When the U.S. entered World War I, Sam and Saul responded as the true Americans they were and volunteered. Saul was accepted, but he would still be in Fort Drum in upstate New York when the war ended. Sam was barred because he had only one good eye. He remained determined to do his bit and he sought entry to the Jewish Legion, which was fighting in Palestine with the British Army against the Turks. He had to pass an eye test and he did not read the letters so much as recite them, having committed them to memory beforehand.
Sam saw well enough in combat to be twice decorated by the British. He became close friends and tent mates with a young fellow soldier named David Ben-Gurion. Sam also met a woman named Penina.
In 1919, Sam and Penina were married, with Ben-Gurion in attendance. Ben-Gurion went on to help draft Israel’s Declaration of Independence and be its first signatory. He led the fight in the 1948 Arab-Israeli War and served as the first prime minister, becoming known as Israel’s founding father.
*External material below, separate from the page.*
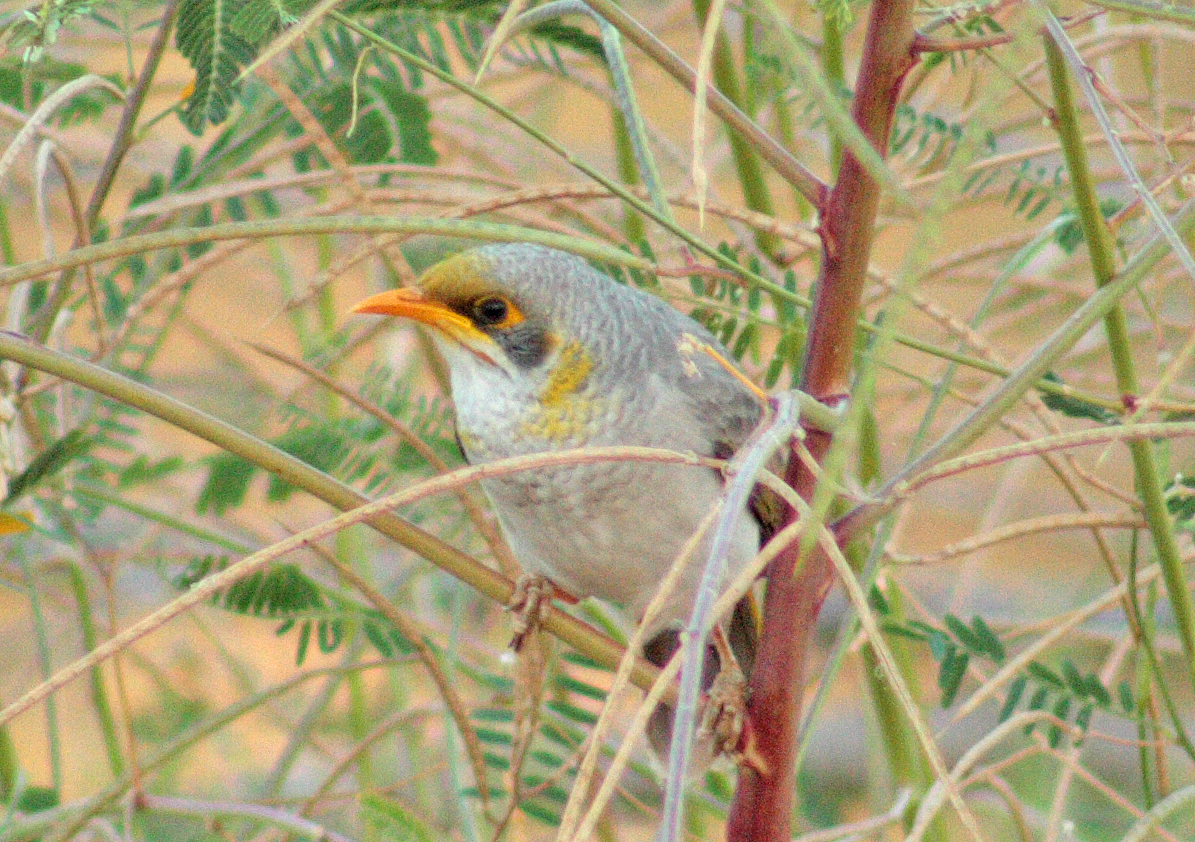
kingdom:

Sam and Penina left Palestine six months after the December 1919 birth of their daughter, Freda, in Jaffa, Palestine. They arrived in New York aboard the S.S. Philadelphia on July 5, 1920. Sam’s arrival was again recorded on a manifest, but this time the top of the sheet read:
“LIST OF UNITED STATES CITIZENS”
The space that recorded his claim to citizenship offers further proof that the future great grandson Miller arises from chain migration such as he abhors:
“By father’s naturalization 1907.”
Sam and Penina had two more children, Fred and Isadore, known as Izzie. Isadore went on to have three children, Mark, Miriam and David. Miriam married Michael Miller, who was himself the son of an immigrant. They gave us Stephen, whose politics have prompted his uncle David to denounce him as an “immigration hypocrite.”
To listen to the uncle and appreciate his decency and think of Sam before him and all the others in that resolute, big-hearted chain is to know that—Stephen Miller aside—the Ryndam really was a lucky ship.
And to look at that film shot two months before is to know that all those ships were lucky.